Tales implicaciones dotaron a las grandes ciudades andaluzas de espléndidas fuentes públicas durante el Renacimiento y el Barroco, en las que la retórica urbana no menospreciaba la vieja función de abrevadero, propia de sociedades donde lo agropecuario tiene un peso enorme en la economía. El Seiscientos, a lo sumo, incorporó la tendencia a sacralizar los lugares de abasto mediante el concurso de monumentos pietistas tales como cruces, hornacinas, humilladeros, triunfos, etc. Este panorama cambiará, empero, bajo los empeños del Despotismo Ilustrado, atento a purificar las costumbres, homogeneizar las artes y velar por la certera y saludable utilización de los recursos. El renovado interés setecentista por conceptos como la salubridad, policía (control) y adorno del espacio público, a través de medidas jurídicas tales como las Reales Órdenes de 1749 dadas a los intendentes y corregidores sobre plantíos y ornato público, tuvo eco directo en las fuentes: se les dio una nueva dimensión, al añadir a lo funcional y lo representativo los valores de ornato y diversión públicos, con la proliferación en su entorno de alamedas y jardines: una obsesión entre los políticos y pensadores ilustrados, por ver en los plantíos posibilidades económicas y culturales, como lugares de esparcimiento laico en lugar del urbanismo ritual barroco.
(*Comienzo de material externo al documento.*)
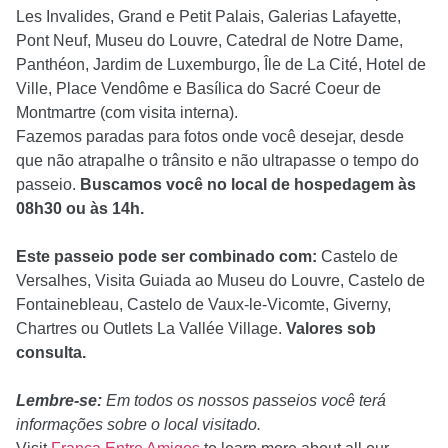
Les Invalides, Grand e Petit Palais, Galerias Lafayette,
Pont Neuf, Museu do Louvre, Catedral de Notre Dame,
Panthéon, Jardim de Luxemburgo, Île de La Cité, Hotel de
Ville, Place Vendôme e Basílica do Sacré Coeur de
Montmartre (com visita interna).
Fazemos paradas para fotos onde você desejar, desde
que não atrapalhe o trânsito e não ultrapasse o tempo do
passeio.
Buscamos você no local de hospedagem às
08h30 ou às 14h.
Este passeio pode ser combinado com:
Castelo de
Versalhes, Visita Guiada ao Museu do Louvre, Castelo de
Fontainebleau, Castelo de Vaux-le-Vicomte, Giverny,
Chartres ou Outlets La Vallée Village.
Valores sob
consulta.
Lembre-se:
Em todos os nossos passeios você terá
informações sobre o local visitado.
El nuevo valor otorgado al ornato público derivará en la creación de ejemplares neoclásicos donde el pilar abrevadero se separa claramente de las piletas de abasto humano, e incluso se elimina en casos de centralidad urbana ligada a la existencia de grandes hitos monumentales. Este proceso, iniciado en la segunda mitad del Setecientos, se generaliza ya a partir del siglo XIX, cuando las fuentes se convierten en centro de plazas urbanas clausuradas a la circulación de ganados o caballerías, con amenos jardines, esculturas conmemorativas y emblemas de la nueva sociedad burguesa. Asimismo, será una época de renovación de viejas fuentes monumentales, lastradas por el tiempo y el uso, aunque muchas otras, por fortuna, han sobrevivido hasta el presente para formar parte de nuestro rico patrimonio.